● Selected extract

From The CRPG Addict
|The game’s tendency towards broad comedy continues.|
Some commenters had suggested that I finish up on land before exploring the ocean, so for no other reason than an inexplicable desire to be contrary, I set off on a long ocean voyage. I decided to make my way to Ukpyr, the Umpani city, by first going west from New City and mapping my way around the perimeter of what the map calls the Sea of Sorrows. I’d eventually arrive back at the Eryn River, east of New City, and from there walk to Ukpyr.
Almost immediately, I ran into a problem. When I reached the northwest corner of the sea, near the game’s starting area (for me), my map didn’t match up. It wasn’t off by just one row, as it was up near Nyctalinth, but rather four rows and one column. Thinking this couldn’t possibly be right, I looped back around on land to check the accuracy of my previous map, and I encountered the same problem.
|The two squares with the Xs are the same location, just at different coordinates depending on which side you approach from.|
It got worse after that. If I take the sea east from New City to hook up with my previous map of the shores of the Eryn River, I find that I’m off by two rows and two columns. If I loop all the way around the Sea of Sorrows and come up to the other side of the Eryn River, I’m off by three columns and 11 rows. That seems crazy. But I consulted a couple of maps online and I don’t seem to be wrong. Check out this map, for instance, and note how the creator had to stretch and distort parts of the map to make it all come together.
I frankly don’t understand how it’s technically possible for this to happen. I’ve played more than 200 tile-based RPGs, and never once has a game managed to screw up its maps this way. You’d think if it was easy, it would have happened multiple times. I think back to Fate: Gates of Dawn, which had the largest map we’ve seen so far, and yet not a tile was out of place. I probably wouldn’t understand the underlying programming even if you explained it to me, but Crusaders must use an approach different from just about any other game to introduce these kinds of errors. Whatever the cause, it really dampened my enthusiasm for continuing to meticulously map the game.
My enthusiasm also took a hit for thematic reasons. I spent multiple hours mapping two offshoots from the Sea of Sorrows: the Myrmideon Forest on the west side and the Lesser Wilds on the east side. Both areas had plenty of random encounters, but neither had a single special encounter, treasure chest, or really any reason to exist.
The Sea itself was also full of random encounters, mostly with the red piranhas I’d previously mentioned, plus plenty of fights with various creatures in the flying jellyfish family. They were mostly somewhat easy, as if players were expected to find the boat long before I did.

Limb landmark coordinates

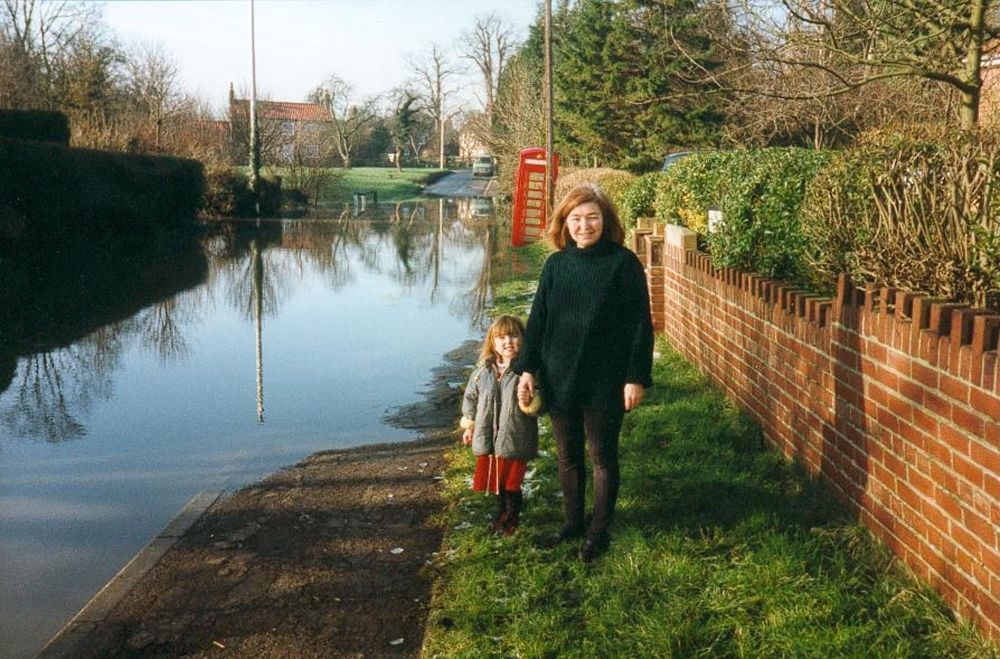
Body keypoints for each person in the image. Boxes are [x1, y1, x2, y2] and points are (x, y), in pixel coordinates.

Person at [513, 184, 653, 562]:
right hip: (560, 376)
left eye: (592, 217)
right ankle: (573, 523)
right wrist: (526, 369)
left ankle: (599, 531)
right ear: (565, 223)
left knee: (601, 455)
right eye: (576, 218)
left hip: (606, 378)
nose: (584, 225)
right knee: (566, 456)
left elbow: (641, 324)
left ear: (605, 221)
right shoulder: (556, 265)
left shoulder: (623, 264)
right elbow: (538, 319)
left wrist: (635, 376)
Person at [460, 315, 540, 535]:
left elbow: (539, 402)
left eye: (514, 336)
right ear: (492, 342)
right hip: (489, 439)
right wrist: (470, 425)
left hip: (515, 437)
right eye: (501, 337)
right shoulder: (482, 373)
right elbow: (471, 399)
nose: (508, 342)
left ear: (523, 339)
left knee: (511, 482)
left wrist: (530, 400)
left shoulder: (527, 372)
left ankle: (512, 517)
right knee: (497, 481)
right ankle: (500, 513)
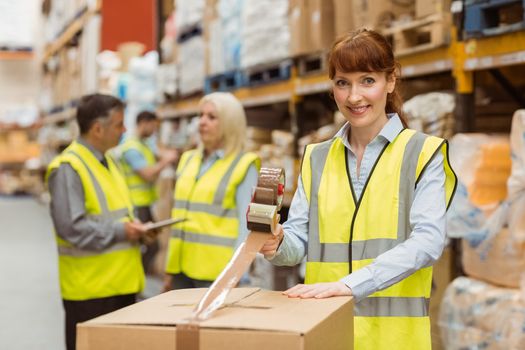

● Tasks
A. Turn the paragraph of the CRPG Addict post beginning "It got worse after that" into a short bulleted list that keeps its main facts.
B. In the CRPG Addict post, which game is mentioned as having the largest map so far without a single tile out of place?
C. Write the next part of the CRPG Addict post, picking up after its final sentence.

● Answer list
A.
- Going east by sea from New City to connect with the earlier map of the Eryn River shores puts the map off by two rows and two columns.
- Circling the whole Sea of Sorrows to reach the other side of the Eryn River puts it off by three columns and 11 rows.
- Maps found online confirm the error. One mapmaker had to stretch and distort parts of a map to make everything fit.

B. Fate: Gates of Dawn.

C.
|Other creatures in this category are called “dinkle wisps.”|
The Myrmideon Forest, on the other hand, really kicked it up a notch. It’s “vampire vultures” are the toughest variant of the generic “black bird” icon I’ve been encountering since the game’s beginning. (The list I’ve recorded, in order of difficulty, are ravens, vultures, night rooks, dragon rooks, vampire rooks, fire crows, and vampire vultures.) There were several types of giant bugs, each with about a billion hit points. I had entered this session thinking my party was overpowered, but I got completely slaughtered by a party of eight “conquilados,” which have a devastating physical attack, spit acid for mass damage, and seem immune to everything.
|It’s rare that I get full-party death from a random encounter.|
I thought the Myrmideon Forest was coming to something when I ran into a road. The road made a loop around an area with a few walls that looked like buildings instead of forests, but there was nothing to find within this area. Maybe it turns out to be the exit from someplace.
|This felt like it was leading to something.|
On the south end of the Sea of Sorrows, I ran into a fog bank. Entering the fog bank caused my ship to run into things, or at least have a chance per round of running into things, causing damage to everyone on board. I’m not sure if I’m supposed to feel my way through this area (listed as Brombadian Bay on the map) or find some artifact that will let me pass. Either way, I left it alone for now.
On the other side of the sea, the Lesser Wilds were full of skeleton lords, which attacked me annoyingly in small groups of 1 or 2 instead of large groups that would be more susceptible to “Dispel Undead” and various mass-damage spells. I had a lot of trouble with them because “Dispel Undead” is a spirit realm spell, and by now I had exhausted most of my spirit realm points on healing. There were also a lot of monsters in the moth family. The area ended up leading to nothing important. I did level up a couple times during my explorations. Everyone is at Level 19 now, and the number of experience points between levels seems to have stabilized at 600,000.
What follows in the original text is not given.